Discussion of Standardized Testing Replacement

It is no doubt that the reliability of standardized tests as a whole has been called into question. The claim that standardized tests go as far as to improve education is shaky at best, considering their evidently narrow subject assessment, questionable reliability, and narrowing effect of educational curriculums as a whole. And yet, despite the plethora of evidence which calls the effectiveness of these tests into question they are still required in any conceivable efficient educational system. According to the National Center for Education Statistics, the number of students who were projected to attend American colleges and universities in fall 2018 was 19.9 million (2017). And yet there are only around 4,500 degree-granting institutions in the United States. All of those students had to apply to those 4,500 universities and those 4,500 universities had to go through all of those applications. And unless each university happens to have 5,000 people employed in their admissions offices it had to of taken an unacceptable amount of time to go through the applications without a way to judge the intellectual ability of each applicant, ergo: the standardized test. While in a world perfected to focus on the individual’s intellectual ability there would be a perfectly objective person to judge each applicant, that is simply not feasible. There is required a way of assessing ability that results in a test score in the world of American higher education.

And while it has been discussed that the way the United States education system goes about obtaining this test score is anything but perfect, that is not to say that standardized tests as a whole reflect that imperfection. If an educational system requires a form of standardized testing that does not instantaneously degrade the quality of that educational system. Arguably one of the best educational systems on the global stage, that of Finland's, has a standardized test for when students apply to higher education (FNAE, 2018).
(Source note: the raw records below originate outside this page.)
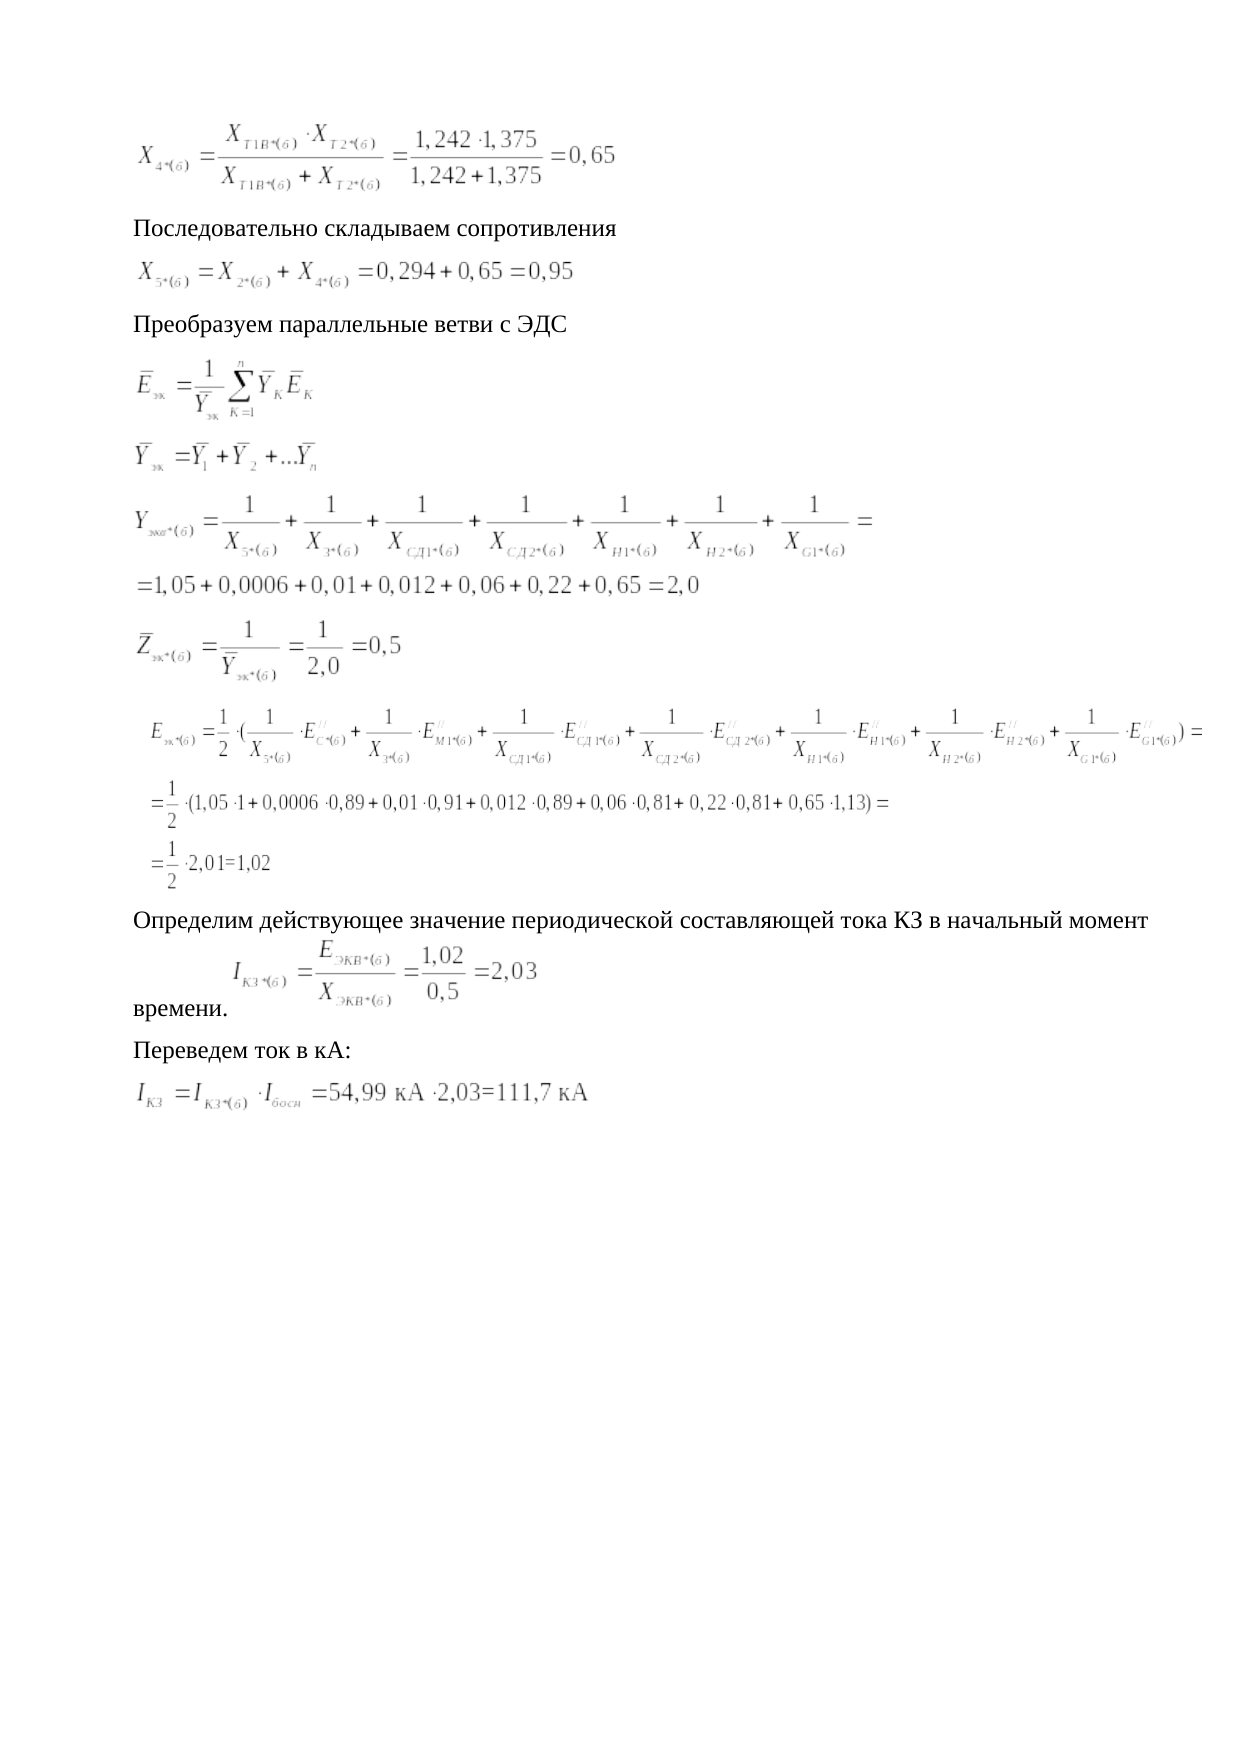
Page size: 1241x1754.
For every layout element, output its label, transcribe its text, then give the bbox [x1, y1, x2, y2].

text Преобразуем параллельные ветви с ЭДС [133, 309, 1152, 338]
text Определим действующее значение периодической составляющей тока КЗ в начальный момент времени. [133, 905, 1152, 1022]
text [133, 213, 1152, 242]
text Переведем ток в кА: [133, 1035, 1152, 1063]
It is how an educational system goes about instituting such tests is what is important. Finland only has that singular standardized test for higher education, the only test that is required in any efficient system, whereas in America as a result of NCLB, standardized tests are given through grades three through eight and are a large focus of high school education.

Such frequent testing glorifies it, and, as discussed previously, molds the entirety of the curriculum of grades one through twelve in order to score higher on those tests. Tests which arguably assess information that is not prioritized in most modern careers. This results in not only a flawed system which curriculums focus on narrower and narrower information, but in a flawed educational culture, in which narrowing that curriculum is awarded and glorified. Success is of an American educational institution is measured in numbers and statistics, not in minds developed and grown. When a student is done and graduated, which is more important? Unfortunately, too many will answer with the former.

Conclusion

Any discussion of standardized tests opens up a reflection on education as a whole, not just any singular system, and it is important to remember the complexities when analyzing the behemoth that is the subject of education. That being said, it is more than evident that the way standardized tests are implemented in America’s school system is far from perfect. The test is shown to have little effect in terms of improving the educational environment as a whole. The test which has extreme control over the future of its takers has shown to lack reliability. It assesses narrow subjects while still being prioritized among educators. The test has changed the culture of American education as a whole and permeates beyond just the testing room. Schools educate their students not for the careers of today, but for the careers of the test. A test which has shown little interest in the future of its takers.